For one former Yeovil Town player, the answer was ‘down under,’ upping sticks and moving from a sleepy Leicestershire village to the hustle and bustle of New Zealand’s capital city.

“I really wasn’t sure I’d made the right decision and after the first couple of months I thought I’d be coming home,” Ollie Bassett told The Independent on a crackly phone line having just got home from a day of training.

The dodgy connection can be forgiven. After all, the Indy are in the UK and he is on the other side of the world, 11 hours ahead.

Bassett moved to New Zealand on a whim after his career took an unexpected turn following his release from Yeovil in 2017, where a trial at Burton Albion would bring up what was to define his next couple of years as a footballer.

While training with Burton, having headed back home and taken up a part time role with Coalville Town – a mere few miles from the family home – the opportunity of a lifetime popped up.

“Their academy manager Danny Robinson had 15 or 16 years in New Zealand and he said to me ‘do you want to go abroad? I thought at the time he was just referring to Europe, maybe Spain or somewhere but then he said New Zealand.

“I wasn’t sure as you never really put football and New Zealand together, but I just thought I’d give it a go.”

With his life in a couple of suitcases and nothing but himself for company, Bassett made the big move in May 2018, heading for New Zealand ISPS Handa Premiership outfit Waitakere United, a club known to Burton’s Robinson.

“I had no clue what to expect at all but it was either this or probably stay at home and play non-league again for another year. “I just thought I should go and see how it is and if I like it, then I like it and if I don’t then I can come back.”

After a season with the club, scoring four times in 18, Team Wellington, the second side in the Kiwi capital, came calling.

Alongside reigning champions Auckland City, Team Wellington are one of the most successful teams on the islands, winning the league title in 2016 and 2017, as well as the Oceania Champions League in 2018.

A perfect fit then for a player who in his opening six matches for his new club has notched five goals and four assists, including a brace of penalties in last weekend’s 3-2 win at Eastern Suburbs.

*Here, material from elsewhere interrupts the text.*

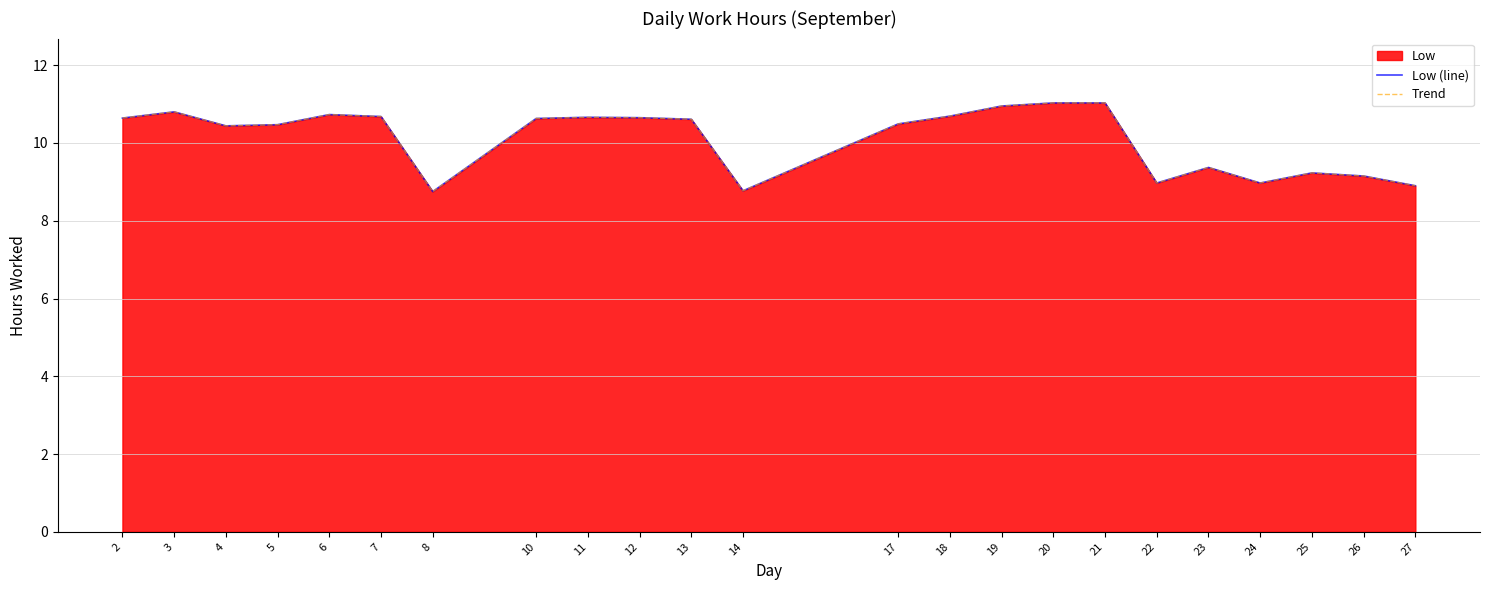

What value does the Trend series have at 12?

10.7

“Hundred per cent we’re going for the title and challenging Auckland City. We have a great set of lads and want to win every game. We want to win the league and then try and get back into the Champions League and Club World Cup.”

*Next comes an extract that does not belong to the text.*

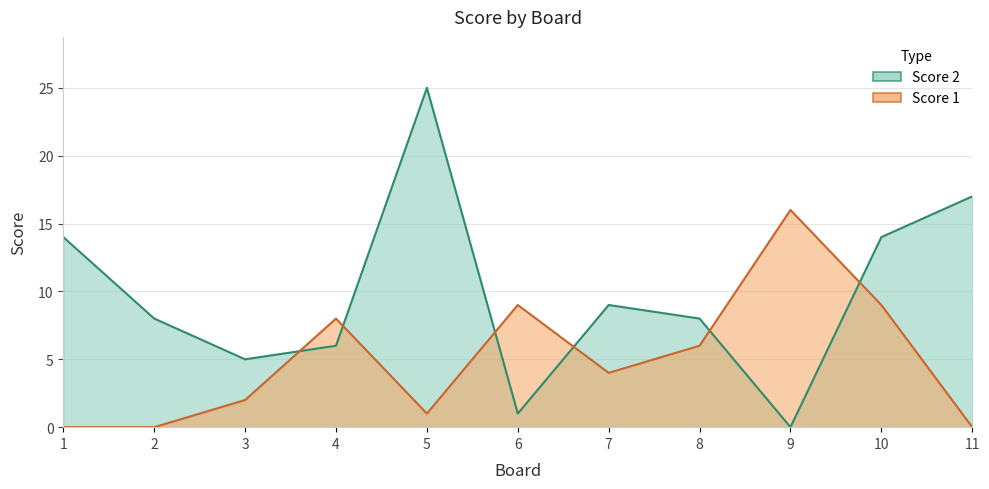

At which label is Score 1 closest to 8?

4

Bassett is grateful for his chance, however things could have been much different if he had stayed in Somerset with the Glovers.

It was an injury crisis at Town that gave him his chance as ten players on the treatment table left manager Paul Sturrock with little choice but to call up youth team members.

On entering the field against Crawley Town, Bassett became the youngest Yeovil Town player in the club’s Football League history – 17 years, six months and 13 days. He held the record until this year when Devon Arnold took the crown by a whole five months on New Year’s Day.

“I didn’t know at the time until the manager told me after the game. It was a really weird day, and I don’t really remember much about it to be honest.

“He called me into the squad on the Thursday before the game, but I really had no idea I’d be the youngest.”

Now aged 21 and into his 18th month away from home, Bassett is revelling in his new way of life. A country more known for their world famous rugby team, football is a sport not even in the top three most-played in the nation, but Bassett says the standard of the game is much better than most people would think.

“I’ve been asked this question so many times. It’s a lot better than what people think and what people give it credit for. The league has some good players and tends to be really competitive.

“I’d probably say it’s like the National League North it’s hard to say because it’s a different type of game with different types of player.”

As any footballer knows though, Bassett is aware his career could change in an instant and he hasn’t ruled out another international move in the future thanks to his hunger for full time football.

“I want to get back to playing full time again in the future, and as long as the standard is right and the league is right, I really would go anywhere in the world. I don’t have any limits at all.”

For now though, he’s happy where he is – scoring goals and challenging for titles.

“I haven’t been home since I moved and I haven’t looked back.”